**Exercise directions:** Please take the records that follow and repeat exactly the lines starting with the line with "HE study through" and going on through the line with "Lead artist during".

----------

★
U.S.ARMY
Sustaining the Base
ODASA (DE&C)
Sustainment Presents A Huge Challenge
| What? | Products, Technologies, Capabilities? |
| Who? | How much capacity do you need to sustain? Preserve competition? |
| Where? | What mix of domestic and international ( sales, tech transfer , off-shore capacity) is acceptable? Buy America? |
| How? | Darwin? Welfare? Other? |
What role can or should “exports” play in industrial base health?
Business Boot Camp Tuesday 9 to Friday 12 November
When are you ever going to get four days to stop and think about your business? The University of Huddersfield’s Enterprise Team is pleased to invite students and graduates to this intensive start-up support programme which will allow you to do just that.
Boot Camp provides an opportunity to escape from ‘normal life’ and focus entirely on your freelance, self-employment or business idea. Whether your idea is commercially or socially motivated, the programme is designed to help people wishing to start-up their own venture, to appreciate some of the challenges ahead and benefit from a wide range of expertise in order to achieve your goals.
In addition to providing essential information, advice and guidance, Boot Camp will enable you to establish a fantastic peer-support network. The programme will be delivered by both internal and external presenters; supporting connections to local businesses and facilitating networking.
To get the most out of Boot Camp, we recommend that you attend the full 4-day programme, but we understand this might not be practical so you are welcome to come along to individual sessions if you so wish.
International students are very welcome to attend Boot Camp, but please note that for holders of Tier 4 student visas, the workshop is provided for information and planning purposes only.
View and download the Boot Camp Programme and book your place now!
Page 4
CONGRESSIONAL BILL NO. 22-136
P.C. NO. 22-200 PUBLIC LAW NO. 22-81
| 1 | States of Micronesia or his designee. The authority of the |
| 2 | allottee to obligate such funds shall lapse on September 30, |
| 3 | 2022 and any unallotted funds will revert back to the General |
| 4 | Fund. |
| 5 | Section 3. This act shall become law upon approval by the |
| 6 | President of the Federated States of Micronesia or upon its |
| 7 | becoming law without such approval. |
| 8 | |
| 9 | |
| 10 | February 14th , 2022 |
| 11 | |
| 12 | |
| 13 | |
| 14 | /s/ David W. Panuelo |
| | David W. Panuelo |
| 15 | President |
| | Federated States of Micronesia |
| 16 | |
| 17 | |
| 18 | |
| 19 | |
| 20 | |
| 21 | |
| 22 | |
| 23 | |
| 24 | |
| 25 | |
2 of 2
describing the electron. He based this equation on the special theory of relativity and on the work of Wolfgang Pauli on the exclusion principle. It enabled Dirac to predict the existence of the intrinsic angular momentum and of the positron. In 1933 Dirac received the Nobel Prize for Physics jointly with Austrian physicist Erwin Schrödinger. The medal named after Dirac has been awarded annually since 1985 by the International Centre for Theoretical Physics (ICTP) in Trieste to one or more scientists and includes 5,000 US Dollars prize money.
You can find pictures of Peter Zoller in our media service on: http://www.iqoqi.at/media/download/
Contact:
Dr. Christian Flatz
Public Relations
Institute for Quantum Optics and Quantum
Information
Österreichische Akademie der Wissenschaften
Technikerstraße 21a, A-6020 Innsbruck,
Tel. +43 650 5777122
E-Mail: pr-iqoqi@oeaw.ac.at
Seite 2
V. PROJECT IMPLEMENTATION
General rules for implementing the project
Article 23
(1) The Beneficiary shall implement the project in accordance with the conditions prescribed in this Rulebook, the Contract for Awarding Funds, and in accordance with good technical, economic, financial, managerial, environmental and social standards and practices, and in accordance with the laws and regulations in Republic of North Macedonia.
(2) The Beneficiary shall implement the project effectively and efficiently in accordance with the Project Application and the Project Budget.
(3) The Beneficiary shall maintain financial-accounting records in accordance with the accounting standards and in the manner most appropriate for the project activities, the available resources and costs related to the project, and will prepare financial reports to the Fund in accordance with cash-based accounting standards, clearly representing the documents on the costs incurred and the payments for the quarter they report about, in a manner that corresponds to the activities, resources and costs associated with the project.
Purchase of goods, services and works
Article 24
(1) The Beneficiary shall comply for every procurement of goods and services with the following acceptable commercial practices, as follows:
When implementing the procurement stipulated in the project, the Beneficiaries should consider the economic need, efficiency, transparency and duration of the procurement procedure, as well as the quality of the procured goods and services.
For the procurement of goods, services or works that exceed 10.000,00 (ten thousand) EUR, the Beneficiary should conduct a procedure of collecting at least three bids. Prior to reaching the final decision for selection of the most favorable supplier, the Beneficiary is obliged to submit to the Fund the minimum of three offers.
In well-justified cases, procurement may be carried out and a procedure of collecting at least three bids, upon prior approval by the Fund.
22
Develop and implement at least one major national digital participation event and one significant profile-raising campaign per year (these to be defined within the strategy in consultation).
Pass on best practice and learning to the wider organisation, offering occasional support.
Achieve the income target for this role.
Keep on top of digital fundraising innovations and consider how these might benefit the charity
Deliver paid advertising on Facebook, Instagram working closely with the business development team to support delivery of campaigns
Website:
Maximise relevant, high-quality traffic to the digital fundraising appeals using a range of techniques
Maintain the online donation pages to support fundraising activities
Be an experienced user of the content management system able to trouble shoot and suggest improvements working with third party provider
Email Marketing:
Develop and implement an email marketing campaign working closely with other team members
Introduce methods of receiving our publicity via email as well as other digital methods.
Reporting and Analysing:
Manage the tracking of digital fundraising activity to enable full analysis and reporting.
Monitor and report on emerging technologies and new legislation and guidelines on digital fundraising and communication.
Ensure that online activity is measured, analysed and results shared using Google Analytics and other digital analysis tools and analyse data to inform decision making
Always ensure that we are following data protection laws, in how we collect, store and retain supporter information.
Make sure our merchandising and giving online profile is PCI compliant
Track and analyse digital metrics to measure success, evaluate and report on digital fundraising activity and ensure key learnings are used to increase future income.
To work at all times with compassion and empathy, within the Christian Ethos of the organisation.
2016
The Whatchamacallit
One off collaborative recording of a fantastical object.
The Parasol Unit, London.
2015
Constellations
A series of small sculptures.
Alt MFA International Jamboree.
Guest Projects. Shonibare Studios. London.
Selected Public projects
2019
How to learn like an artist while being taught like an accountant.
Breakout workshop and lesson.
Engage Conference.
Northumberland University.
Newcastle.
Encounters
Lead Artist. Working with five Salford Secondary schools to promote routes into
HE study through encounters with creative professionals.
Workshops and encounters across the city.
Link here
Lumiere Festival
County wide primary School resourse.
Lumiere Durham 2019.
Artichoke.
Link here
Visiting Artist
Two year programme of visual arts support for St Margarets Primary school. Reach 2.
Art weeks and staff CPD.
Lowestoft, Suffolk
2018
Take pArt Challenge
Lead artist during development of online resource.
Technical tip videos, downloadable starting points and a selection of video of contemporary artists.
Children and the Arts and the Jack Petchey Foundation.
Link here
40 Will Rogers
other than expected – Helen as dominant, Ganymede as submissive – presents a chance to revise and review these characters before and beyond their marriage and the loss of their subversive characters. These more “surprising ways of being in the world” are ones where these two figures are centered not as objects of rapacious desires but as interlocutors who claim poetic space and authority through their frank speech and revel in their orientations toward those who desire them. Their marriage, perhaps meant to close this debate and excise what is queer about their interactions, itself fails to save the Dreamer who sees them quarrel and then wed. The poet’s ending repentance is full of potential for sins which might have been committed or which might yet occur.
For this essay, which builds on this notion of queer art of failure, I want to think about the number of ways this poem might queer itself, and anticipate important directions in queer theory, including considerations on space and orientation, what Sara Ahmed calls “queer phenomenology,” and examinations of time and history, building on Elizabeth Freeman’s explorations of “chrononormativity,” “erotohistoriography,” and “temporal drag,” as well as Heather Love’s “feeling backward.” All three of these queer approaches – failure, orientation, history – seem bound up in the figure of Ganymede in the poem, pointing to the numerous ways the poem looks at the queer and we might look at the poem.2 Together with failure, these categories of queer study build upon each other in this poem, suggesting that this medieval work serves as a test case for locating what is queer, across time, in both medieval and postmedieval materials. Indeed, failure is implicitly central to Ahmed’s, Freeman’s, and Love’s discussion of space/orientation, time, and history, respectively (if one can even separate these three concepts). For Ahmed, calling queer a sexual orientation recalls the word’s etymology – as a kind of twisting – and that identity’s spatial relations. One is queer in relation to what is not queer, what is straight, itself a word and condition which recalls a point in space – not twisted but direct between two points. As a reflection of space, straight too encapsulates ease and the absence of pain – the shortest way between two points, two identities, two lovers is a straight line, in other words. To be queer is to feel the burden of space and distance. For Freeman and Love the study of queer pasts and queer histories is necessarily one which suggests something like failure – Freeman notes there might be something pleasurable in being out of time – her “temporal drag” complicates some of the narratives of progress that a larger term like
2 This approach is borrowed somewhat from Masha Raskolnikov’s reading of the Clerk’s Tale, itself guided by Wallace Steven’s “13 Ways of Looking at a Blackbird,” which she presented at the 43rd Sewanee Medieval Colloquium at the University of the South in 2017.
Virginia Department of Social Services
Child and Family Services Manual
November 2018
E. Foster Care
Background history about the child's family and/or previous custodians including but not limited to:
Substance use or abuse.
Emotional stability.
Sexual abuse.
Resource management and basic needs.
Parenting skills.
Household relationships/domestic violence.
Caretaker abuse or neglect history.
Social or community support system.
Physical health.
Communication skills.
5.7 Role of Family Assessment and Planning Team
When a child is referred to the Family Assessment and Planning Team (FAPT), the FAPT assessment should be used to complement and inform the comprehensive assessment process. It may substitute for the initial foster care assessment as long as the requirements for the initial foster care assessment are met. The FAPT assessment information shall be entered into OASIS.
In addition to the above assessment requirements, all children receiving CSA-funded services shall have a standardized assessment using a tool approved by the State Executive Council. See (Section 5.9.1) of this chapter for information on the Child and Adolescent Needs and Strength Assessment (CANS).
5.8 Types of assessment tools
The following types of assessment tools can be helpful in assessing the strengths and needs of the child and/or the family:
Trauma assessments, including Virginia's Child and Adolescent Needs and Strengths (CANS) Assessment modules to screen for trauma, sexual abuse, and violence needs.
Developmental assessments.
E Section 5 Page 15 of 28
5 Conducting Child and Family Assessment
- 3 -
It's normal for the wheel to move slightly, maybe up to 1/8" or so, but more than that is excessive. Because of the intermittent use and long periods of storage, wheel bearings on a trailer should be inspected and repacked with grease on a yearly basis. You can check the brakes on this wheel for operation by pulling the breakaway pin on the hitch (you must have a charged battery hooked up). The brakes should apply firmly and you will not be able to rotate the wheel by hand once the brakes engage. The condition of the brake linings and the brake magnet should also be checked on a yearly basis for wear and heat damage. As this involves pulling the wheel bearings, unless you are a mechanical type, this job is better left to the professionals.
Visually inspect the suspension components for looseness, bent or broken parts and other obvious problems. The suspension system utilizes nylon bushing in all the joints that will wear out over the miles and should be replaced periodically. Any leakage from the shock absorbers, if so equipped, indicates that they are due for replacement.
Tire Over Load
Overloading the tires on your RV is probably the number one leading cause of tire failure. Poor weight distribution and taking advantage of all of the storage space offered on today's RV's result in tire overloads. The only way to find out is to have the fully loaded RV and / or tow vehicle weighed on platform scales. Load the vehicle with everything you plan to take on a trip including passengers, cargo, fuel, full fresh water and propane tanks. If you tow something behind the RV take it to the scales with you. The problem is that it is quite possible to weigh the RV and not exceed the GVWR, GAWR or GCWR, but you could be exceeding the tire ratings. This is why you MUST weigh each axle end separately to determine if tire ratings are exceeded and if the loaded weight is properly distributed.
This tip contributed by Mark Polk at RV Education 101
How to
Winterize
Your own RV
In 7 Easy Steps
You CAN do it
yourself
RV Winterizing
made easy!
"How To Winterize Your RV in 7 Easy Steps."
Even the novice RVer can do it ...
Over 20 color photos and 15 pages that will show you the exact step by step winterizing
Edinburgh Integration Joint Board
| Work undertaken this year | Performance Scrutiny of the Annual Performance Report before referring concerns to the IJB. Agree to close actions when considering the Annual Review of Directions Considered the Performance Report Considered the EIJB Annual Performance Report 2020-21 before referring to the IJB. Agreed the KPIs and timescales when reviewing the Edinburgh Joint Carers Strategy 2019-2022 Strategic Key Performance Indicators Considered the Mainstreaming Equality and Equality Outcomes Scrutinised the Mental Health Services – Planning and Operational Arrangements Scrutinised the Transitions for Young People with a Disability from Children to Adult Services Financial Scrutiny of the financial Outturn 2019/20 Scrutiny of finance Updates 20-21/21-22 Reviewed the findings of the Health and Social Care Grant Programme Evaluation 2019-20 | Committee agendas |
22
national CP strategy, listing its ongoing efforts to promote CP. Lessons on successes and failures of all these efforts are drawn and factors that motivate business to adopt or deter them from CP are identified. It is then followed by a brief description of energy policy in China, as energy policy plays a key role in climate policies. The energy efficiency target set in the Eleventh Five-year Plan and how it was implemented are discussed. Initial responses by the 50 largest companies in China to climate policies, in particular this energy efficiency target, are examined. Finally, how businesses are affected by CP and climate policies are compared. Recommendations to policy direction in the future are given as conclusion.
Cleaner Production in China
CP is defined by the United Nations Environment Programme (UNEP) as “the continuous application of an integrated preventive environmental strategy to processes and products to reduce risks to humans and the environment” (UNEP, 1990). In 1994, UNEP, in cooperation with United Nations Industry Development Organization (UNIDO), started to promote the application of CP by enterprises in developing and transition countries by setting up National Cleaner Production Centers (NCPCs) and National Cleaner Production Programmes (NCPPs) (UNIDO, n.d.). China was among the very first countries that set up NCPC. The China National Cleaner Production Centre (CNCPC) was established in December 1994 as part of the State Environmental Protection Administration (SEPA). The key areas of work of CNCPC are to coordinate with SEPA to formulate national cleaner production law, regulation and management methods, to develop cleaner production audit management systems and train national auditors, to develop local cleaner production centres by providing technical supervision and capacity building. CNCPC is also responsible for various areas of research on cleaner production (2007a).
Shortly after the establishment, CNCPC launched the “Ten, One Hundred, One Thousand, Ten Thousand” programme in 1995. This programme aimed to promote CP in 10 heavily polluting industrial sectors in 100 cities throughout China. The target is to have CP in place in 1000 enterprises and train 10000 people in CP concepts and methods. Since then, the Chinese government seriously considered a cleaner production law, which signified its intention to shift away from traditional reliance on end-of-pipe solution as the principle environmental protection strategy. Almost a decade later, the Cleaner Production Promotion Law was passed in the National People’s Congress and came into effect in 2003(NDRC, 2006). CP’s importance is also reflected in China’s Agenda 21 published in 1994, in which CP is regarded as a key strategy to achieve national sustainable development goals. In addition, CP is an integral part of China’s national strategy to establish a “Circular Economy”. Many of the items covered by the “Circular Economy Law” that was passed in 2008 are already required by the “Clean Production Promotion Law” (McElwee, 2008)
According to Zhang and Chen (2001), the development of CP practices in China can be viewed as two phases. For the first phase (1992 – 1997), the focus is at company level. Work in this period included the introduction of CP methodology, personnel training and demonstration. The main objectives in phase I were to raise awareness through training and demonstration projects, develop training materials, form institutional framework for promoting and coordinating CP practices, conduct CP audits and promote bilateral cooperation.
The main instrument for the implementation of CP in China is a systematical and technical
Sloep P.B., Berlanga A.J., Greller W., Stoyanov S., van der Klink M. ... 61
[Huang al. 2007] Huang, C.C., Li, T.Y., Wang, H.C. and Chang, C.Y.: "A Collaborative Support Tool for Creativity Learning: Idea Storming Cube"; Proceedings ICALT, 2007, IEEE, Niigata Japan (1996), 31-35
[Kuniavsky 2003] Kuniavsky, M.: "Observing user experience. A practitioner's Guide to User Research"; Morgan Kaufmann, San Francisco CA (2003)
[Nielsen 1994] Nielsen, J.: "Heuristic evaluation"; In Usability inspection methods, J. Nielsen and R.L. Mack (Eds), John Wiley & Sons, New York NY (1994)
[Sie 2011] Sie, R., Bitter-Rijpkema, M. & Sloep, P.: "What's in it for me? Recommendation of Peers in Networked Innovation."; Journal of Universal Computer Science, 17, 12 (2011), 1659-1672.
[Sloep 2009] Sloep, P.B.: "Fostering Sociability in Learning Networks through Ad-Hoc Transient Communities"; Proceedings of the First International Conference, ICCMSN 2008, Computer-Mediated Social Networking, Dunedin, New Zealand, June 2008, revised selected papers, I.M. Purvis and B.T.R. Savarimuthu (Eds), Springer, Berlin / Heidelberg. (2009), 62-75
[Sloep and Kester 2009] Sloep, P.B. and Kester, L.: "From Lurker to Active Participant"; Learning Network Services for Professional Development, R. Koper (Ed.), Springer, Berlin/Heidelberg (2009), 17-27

----------

**Result:**
HE study through encounters with creative professionals.
Workshops and encounters across the city.
Link here
Lumiere Festival
County wide primary School resourse.
Lumiere Durham 2019.
Artichoke.
Link here
Visiting Artist
Two year programme of visual arts support for St Margarets Primary school. Reach 2.
Art weeks and staff CPD.
Lowestoft, Suffolk
2018
Take pArt Challenge
Lead artist during development of online resource.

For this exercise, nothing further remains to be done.